A mediocre script with A-list talent sometimes works, but definitely not here, so lets not get into the sandy narrative. It's all derivative and unbuyable anyway. Instead we'll focus on the better aspects. The A-list cast is really very good. Daniel Craig, as always, invests himself completely in Will, a businessman who finds that he and his family have moved into an idyllic murder house. Rachel Weisz is warm as his doting wife Libby, and Naomi Watts is good if a little out of place as his shifty neighbor Ann. The underrated Marton Csokas is driven and forceful as Ann's husband, Jack. Elias Koteas is always welcome in any cast.

Caleb Deschanel's cinematography is a beast of ferocious pleasure, his dance of shadow and light adding a sheen of mystery to a plot seriously lacking in that department.  John Debney's score is playful yet genuinely creepy. I always love when a filmmaker steps out of his comfort zone and tries a new genre. For the last 25 years, Sheridan has become known as the Irish workingman's director. His plaintive, simple biopics and domestic dramas were all well done and lauded, including My Left Foot, The Field, In the Name of the Father, The Boxer and In America.
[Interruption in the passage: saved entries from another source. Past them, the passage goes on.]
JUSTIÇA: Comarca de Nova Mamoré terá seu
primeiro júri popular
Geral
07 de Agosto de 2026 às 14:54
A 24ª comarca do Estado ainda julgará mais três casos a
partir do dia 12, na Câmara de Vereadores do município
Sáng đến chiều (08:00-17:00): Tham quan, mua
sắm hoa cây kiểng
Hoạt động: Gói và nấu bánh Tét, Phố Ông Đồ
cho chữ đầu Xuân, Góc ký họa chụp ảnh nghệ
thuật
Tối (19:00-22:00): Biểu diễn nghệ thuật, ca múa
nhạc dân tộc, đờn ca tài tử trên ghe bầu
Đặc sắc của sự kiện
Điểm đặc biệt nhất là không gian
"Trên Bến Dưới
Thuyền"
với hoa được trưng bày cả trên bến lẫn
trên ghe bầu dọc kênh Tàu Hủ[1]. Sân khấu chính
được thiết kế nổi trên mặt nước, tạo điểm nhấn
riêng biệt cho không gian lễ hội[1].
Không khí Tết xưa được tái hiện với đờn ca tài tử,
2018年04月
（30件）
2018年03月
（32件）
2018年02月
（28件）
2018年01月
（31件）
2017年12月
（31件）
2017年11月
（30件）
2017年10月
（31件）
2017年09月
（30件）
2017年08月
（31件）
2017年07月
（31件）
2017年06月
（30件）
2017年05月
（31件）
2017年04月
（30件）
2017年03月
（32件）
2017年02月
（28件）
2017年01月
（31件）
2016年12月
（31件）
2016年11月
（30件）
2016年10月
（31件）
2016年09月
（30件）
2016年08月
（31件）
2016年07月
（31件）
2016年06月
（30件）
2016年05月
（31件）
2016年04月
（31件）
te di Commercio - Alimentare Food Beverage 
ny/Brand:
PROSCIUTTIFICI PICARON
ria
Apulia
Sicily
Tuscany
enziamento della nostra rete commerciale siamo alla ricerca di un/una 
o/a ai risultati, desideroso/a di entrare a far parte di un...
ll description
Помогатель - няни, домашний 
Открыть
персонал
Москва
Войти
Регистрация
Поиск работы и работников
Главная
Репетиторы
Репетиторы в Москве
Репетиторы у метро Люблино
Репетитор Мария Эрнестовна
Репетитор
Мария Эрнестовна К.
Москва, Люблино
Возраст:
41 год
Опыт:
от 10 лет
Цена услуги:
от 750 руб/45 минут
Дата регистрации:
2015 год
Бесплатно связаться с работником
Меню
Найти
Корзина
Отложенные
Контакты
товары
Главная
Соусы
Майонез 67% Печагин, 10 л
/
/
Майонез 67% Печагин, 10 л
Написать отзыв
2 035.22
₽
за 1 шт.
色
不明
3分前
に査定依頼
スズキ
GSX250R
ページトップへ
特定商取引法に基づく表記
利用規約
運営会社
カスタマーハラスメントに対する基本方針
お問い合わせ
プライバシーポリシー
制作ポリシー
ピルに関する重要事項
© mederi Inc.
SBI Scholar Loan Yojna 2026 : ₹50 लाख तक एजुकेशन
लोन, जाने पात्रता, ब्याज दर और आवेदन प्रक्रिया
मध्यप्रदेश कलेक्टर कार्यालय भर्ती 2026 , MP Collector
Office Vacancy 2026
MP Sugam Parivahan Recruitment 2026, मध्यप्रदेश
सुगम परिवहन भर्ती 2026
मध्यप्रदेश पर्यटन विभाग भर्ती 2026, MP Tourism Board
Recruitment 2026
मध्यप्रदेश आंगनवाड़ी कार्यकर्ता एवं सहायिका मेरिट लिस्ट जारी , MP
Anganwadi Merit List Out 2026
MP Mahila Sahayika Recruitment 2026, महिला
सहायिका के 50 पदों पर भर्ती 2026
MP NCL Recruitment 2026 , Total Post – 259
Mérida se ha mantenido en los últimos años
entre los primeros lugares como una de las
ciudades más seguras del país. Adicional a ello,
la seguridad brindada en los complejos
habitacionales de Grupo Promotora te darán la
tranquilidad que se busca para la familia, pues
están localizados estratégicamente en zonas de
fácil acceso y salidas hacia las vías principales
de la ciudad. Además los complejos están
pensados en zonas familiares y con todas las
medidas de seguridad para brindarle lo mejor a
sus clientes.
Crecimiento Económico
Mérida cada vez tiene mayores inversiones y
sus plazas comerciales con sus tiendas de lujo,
With Get Rich or Die Tryin', he stepped out of his comfort zone and succeeded. It was an honestly well done picture, with Sheridan's touch just the thing it needed to take it to another level. His remake of Susanne Bier's Brothers was a return to his old visual style and emphasis on domesticity. With Dream House, he triumphs stylistically, while as a whole, it is the least film in an impressive, individual body of work.